The data →

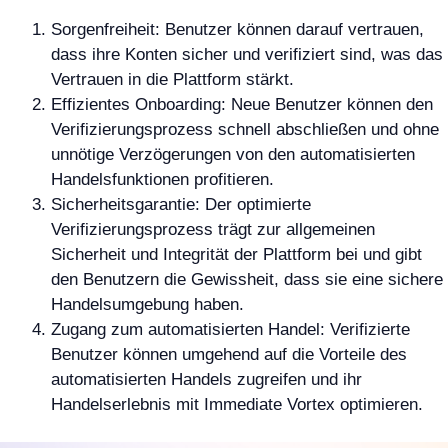
Sorgenfreiheit: Benutzer können darauf vertrauen,
dass ihre Konten sicher und verifiziert sind, was das
Vertrauen in die Plattform stärkt.
Effizientes Onboarding: Neue Benutzer können den
Verifizierungsprozess schnell abschließen und ohne
unnötige Verzögerungen von den automatisierten
Handelsfunktionen profitieren.
Sicherheitsgarantie: Der optimierte
Verifizierungsprozess trägt zur allgemeinen
Sicherheit und Integrität der Plattform bei und gibt
den Benutzern die Gewissheit, dass sie eine sichere
Handelsumgebung haben.
Zugang zum automatisierten Handel: Verifizierte
Benutzer können umgehend auf die Vorteile des
automatisierten Handels zugreifen und ihr
Handelserlebnis mit Immediate Vortex optimieren.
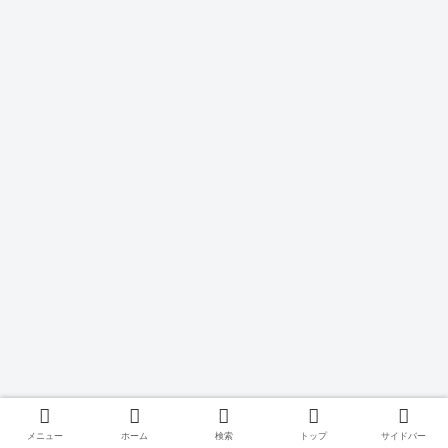
メニュー
ホーム
検索
トップ
サイドバー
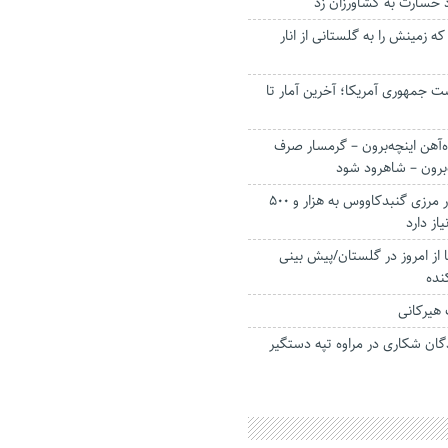
 زمینش را به گلستانی از انار
ست جمهوری آمریکا؛ آخرین آمار تا
ه‌آهن اینچه‌برون – گرمسار صرف
‌برون – شاهرود شود
تکمیل آبرسانی نوار مرزی گنبدکاووس به هزار و ۵۰۰
یاز دارد
از امروز در گلستان/پیش بینی
کنده
هیرکانی
ان شکاری در مراوه تپه دستگیر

Description of the task →
Leave the pictures out. Otherwise, output the listing above exactly.

Response below →
Sorgenfreiheit: Benutzer können darauf vertrauen,
dass ihre Konten sicher und verifiziert sind, was das
Vertrauen in die Plattform stärkt.
Effizientes Onboarding: Neue Benutzer können den
Verifizierungsprozess schnell abschließen und ohne
unnötige Verzögerungen von den automatisierten
Handelsfunktionen profitieren.
Sicherheitsgarantie: Der optimierte
Verifizierungsprozess trägt zur allgemeinen
Sicherheit und Integrität der Plattform bei und gibt
den Benutzern die Gewissheit, dass sie eine sichere
Handelsumgebung haben.
Zugang zum automatisierten Handel: Verifizierte
Benutzer können umgehend auf die Vorteile des
automatisierten Handels zugreifen und ihr
Handelserlebnis mit Immediate Vortex optimieren.
メニュー
ホーム
検索
トップ
サイドバー
 زمینش را به گلستانی از انار
ست جمهوری آمریکا؛ آخرین آمار تا
ه‌آهن اینچه‌برون – گرمسار صرف
‌برون – شاهرود شود
تکمیل آبرسانی نوار مرزی گنبدکاووس به هزار و ۵۰۰
یاز دارد
از امروز در گلستان/پیش بینی
کنده
هیرکانی
ان شکاری در مراوه تپه دستگیر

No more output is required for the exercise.